Foreword
As a Board Member and a CISO, we frequently engage with company leadership across sectors
on cybersecurity and technology risk. In these engagements, it is clear that cyber is top of mind for
every organization.
As such, we thought it would be timely to share our perspective on how the Board can best address
cybersecurity and risk along with ways to take a moreproactive role in these areas – now and in the future.
One lesson we’ve learned is that Board awareness and subsequent guidance in this area is absolutely
critical to every organization’s long term success.
When we engage on these issues, Board members often ask: what types of conversations should we
be having about cybersecurity and what types of questions do we need to be asking our C-Suite?
The answer is that Boards should work to ensure that security management teams inventory critical
assets and business processes, convey top risks and mitigations (and measure their success), and
communicate accepted residual risk. Above all, Boards, CEOs and other executives should ask probing
questions about technology and digital capability, not just review what are often lagging indicators of cyber performance.
To help with this effort, we’re releasing the first edition of the Google Cybersecurity Action Team’s
Perspectives on Security for the Board report. This report series is intended to help Board members
sharpen their cybersecurity knowledge – including how to address cyberattacks and understand how
likely they are to impact their organization – and prepare them for potential regulatory obligations.
In this inaugural report, we (1) cover the Board’s roles and responsibilities in cyber risk oversight; (2) provide guidance on how Boards should navigate the cyber threat landscape; and (3) explain how Boards should engage on emerging issues surrounding artificial intelligence (AI) and cybersecurity. We hope you find it informative and look forward to connecting with you more on these important topics.
Betsy Atkins (Chairman, Google Cloud Advisory Board) Phil Venables (CISO, Google Cloud)
The Board’s Role in Cyber Risk Oversight
Cyber-related risk remains one of the top concerns facing organizations today. Addressing cyber risk is
a challenge for nearly any company and its Board, so it is increasingly important for Board members
to conduct relevant oversight and help guide risk management priorities. Governments globally are
increasingly implementing regulatory measures to raise compulsory cybersecurity baseline standards,
including requirements to report cyber incidents to the relevant government authorities.
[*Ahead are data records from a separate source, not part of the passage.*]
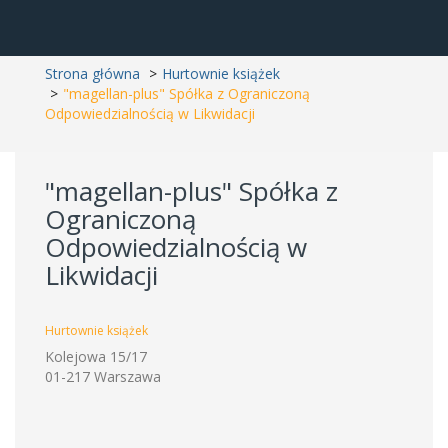
Strona główna
Hurtownie książek
"magellan-plus" Spółka z Ograniczoną
Odpowiedzialnością w Likwidacji
"magellan-plus" Spółka z
Ograniczoną
Odpowiedzialnością w
Likwidacji
Hurtownie książek
Kolejowa 15/17
01-217 Warszawa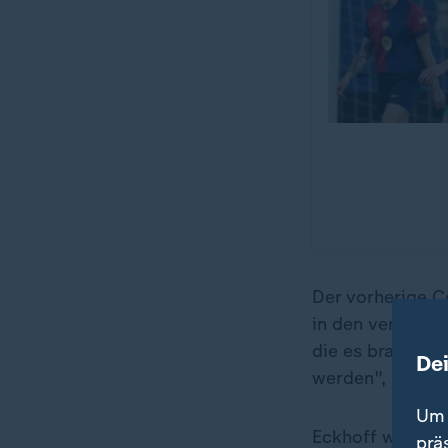
Der vorherige 
in den vergange
die es braucht,
De
werden", wurde d
Um 
Eckhoff wird na
prä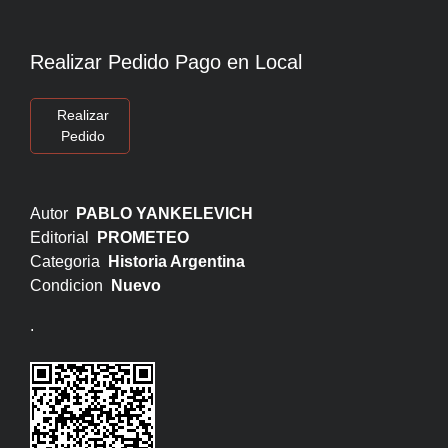
Realizar Pedido Pago en Local
Realizar
Pedido
Autor
PABLO YANKELEVICH
Editorial
PROMETEO
Categoria
Historia Argentina
Condicion
Nuevo
.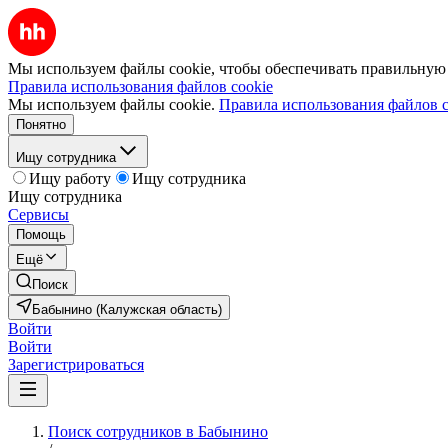
Мы используем файлы cookie, чтобы обеспечивать правильную р
Правила использования файлов cookie
Мы используем файлы cookie.
Правила использования файлов c
Понятно
Ищу сотрудника
Ищу работу
Ищу сотрудника
Ищу сотрудника
Сервисы
Помощь
Ещё
Поиск
Бабынино (Калужская область)
Войти
Войти
Зарегистрироваться
Поиск сотрудников в Бабынино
In recent weeks,
we’ve seen two such initiatives from the U.S. Securities and Exchange Commission, which contain hundreds of pages of proposed rules on cybersecurity, incident reporting, and systems integrity.
To be effective, Boards should view cyber risk through the lens of overall business risk. This requires that
Boards integrate cybersecurity and resiliency into their business strategy, risk management practices,
budgeting, and resource allocation to underpin that cyber risk is everyone’s responsibility.
The National Institute of Standards and Technology (NIST) Cybersecurity Framework (CSF) (CSF) can
be a useful tool for Boards when thinking about cybersecurity. The NIST CSF is designed for use across
multiple industries of different sizes, and provides a structured way and a common taxonomy for Boards
to have more impactful discussions with their CISO and cybersecurity teams. What the NIST CSF and
other frameworks can do is enable us through their structures to achieve better cybersecurity outcomes.
The Framework is made up of five functions – Identify, Protect, Detect, Respond, and Recover.